Problem statement: Reproduce verbatim only the lines of the entries below that run from the line containing "order: Fabales" to the line containing "genus: Erythroxylum", including both of those lines.

* START Supplied information *

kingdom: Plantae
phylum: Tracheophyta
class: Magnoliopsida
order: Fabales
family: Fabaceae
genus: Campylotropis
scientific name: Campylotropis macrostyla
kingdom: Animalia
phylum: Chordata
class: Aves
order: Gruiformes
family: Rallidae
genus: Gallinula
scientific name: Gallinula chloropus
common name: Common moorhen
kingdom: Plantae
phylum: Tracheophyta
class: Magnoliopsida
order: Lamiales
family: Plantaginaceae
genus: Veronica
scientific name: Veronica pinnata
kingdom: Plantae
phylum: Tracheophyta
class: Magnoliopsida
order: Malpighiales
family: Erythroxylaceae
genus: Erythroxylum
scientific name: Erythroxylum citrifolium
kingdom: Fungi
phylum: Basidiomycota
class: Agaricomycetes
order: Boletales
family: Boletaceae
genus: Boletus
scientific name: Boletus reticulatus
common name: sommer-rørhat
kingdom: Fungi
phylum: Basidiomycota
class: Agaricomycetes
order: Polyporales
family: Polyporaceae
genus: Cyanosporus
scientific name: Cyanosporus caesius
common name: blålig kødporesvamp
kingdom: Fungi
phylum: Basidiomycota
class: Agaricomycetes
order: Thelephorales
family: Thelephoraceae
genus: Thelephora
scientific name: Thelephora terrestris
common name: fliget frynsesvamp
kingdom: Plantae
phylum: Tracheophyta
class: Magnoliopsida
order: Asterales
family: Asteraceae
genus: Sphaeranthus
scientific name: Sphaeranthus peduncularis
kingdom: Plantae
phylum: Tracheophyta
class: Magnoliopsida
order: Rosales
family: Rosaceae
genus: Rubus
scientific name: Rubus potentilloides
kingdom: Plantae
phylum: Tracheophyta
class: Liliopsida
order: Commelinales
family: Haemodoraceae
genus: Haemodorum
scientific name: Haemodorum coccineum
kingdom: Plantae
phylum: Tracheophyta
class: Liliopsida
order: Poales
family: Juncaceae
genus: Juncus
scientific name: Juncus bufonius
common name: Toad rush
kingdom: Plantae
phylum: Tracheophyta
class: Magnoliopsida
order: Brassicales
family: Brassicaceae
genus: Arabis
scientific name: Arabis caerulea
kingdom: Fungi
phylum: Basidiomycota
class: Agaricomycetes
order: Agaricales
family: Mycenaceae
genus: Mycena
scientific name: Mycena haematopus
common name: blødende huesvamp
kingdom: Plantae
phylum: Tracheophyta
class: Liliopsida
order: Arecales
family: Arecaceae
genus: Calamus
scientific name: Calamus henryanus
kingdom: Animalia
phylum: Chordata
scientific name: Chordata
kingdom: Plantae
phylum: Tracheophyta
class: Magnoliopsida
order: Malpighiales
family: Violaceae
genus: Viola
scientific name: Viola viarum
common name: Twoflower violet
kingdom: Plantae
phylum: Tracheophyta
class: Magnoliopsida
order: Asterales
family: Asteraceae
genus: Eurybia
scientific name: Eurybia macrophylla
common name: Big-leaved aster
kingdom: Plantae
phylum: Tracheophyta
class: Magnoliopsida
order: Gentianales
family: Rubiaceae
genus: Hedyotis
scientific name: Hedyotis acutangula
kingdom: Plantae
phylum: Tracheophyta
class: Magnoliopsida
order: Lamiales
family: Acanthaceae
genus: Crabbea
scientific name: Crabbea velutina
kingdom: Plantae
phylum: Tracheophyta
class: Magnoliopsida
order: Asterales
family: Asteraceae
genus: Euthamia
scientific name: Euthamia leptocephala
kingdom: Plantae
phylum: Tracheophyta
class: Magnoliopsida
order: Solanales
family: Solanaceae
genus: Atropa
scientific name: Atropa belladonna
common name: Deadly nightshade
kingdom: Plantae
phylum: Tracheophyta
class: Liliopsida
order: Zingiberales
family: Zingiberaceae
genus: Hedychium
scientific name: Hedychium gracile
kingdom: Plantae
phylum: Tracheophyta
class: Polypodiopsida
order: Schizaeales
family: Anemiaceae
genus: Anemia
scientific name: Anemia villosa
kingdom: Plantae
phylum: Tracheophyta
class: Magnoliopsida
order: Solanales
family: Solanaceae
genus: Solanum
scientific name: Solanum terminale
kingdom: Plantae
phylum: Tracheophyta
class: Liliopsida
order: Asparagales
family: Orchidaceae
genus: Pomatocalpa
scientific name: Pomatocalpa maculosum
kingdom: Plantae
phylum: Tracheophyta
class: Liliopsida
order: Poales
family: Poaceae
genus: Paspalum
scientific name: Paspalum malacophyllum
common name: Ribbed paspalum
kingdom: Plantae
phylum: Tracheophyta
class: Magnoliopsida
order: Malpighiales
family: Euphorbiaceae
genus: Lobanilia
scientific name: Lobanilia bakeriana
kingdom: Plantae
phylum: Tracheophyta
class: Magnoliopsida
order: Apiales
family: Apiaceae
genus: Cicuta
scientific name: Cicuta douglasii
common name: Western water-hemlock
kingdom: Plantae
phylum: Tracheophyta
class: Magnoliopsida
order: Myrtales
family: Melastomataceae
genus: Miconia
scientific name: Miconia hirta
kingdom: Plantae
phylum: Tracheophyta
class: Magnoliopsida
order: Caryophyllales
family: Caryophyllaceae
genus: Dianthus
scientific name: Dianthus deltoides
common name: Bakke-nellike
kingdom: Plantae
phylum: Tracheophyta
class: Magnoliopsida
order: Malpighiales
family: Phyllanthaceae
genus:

* END Supplied information *

Task output:
order: Fabales
family: Fabaceae
genus: Campylotropis
scientific name: Campylotropis macrostyla
kingdom: Animalia
phylum: Chordata
class: Aves
order: Gruiformes
family: Rallidae
genus: Gallinula
scientific name: Gallinula chloropus
common name: Common moorhen
kingdom: Plantae
phylum: Tracheophyta
class: Magnoliopsida
order: Lamiales
family: Plantaginaceae
genus: Veronica
scientific name: Veronica pinnata
kingdom: Plantae
phylum: Tracheophyta
class: Magnoliopsida
order: Malpighiales
family: Erythroxylaceae
genus: Erythroxylum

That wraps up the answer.